#### DATA SHOWN ####
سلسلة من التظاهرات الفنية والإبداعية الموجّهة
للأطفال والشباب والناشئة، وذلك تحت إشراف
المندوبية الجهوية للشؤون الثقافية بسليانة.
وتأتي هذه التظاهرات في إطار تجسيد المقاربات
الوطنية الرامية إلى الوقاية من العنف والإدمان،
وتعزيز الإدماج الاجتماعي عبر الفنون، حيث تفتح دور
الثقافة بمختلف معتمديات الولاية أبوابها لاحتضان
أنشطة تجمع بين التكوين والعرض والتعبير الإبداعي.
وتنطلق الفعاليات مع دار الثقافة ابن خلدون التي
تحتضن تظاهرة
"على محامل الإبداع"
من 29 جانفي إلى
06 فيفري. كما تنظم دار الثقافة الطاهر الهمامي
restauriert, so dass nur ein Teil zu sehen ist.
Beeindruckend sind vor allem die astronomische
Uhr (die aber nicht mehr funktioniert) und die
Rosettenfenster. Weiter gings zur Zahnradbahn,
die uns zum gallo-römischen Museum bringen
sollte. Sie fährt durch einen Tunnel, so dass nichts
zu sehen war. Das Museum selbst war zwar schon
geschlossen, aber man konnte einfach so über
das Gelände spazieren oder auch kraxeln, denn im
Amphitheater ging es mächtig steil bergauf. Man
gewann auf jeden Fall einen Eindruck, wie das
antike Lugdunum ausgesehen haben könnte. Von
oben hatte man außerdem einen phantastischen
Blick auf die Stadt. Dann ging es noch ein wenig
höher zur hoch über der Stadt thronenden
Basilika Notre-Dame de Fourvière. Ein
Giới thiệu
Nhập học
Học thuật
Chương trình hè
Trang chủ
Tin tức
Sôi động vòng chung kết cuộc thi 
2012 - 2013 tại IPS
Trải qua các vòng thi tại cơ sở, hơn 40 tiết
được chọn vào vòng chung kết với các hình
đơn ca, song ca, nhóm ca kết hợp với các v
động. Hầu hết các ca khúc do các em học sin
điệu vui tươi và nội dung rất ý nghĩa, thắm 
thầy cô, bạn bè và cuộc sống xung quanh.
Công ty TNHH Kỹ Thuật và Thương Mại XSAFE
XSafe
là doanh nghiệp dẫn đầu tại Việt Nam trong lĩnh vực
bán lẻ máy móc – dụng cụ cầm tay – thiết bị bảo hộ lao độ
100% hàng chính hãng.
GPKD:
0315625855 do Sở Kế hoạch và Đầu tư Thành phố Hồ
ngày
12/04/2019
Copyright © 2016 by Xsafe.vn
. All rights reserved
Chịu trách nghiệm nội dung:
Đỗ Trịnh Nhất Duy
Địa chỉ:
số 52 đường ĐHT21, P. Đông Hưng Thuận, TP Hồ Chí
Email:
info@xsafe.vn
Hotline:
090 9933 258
####
Reply with an exact copy of the lines running from the one containing "Chịu trách nghiệm" through the end of the entries above, both ends included.

* _SOLUTION FOR THIS TASK_:
Chịu trách nghiệm nội dung:
Đỗ Trịnh Nhất Duy
Địa chỉ:
số 52 đường ĐHT21, P. Đông Hưng Thuận, TP Hồ Chí
Email:
info@xsafe.vn
Hotline:
090 9933 258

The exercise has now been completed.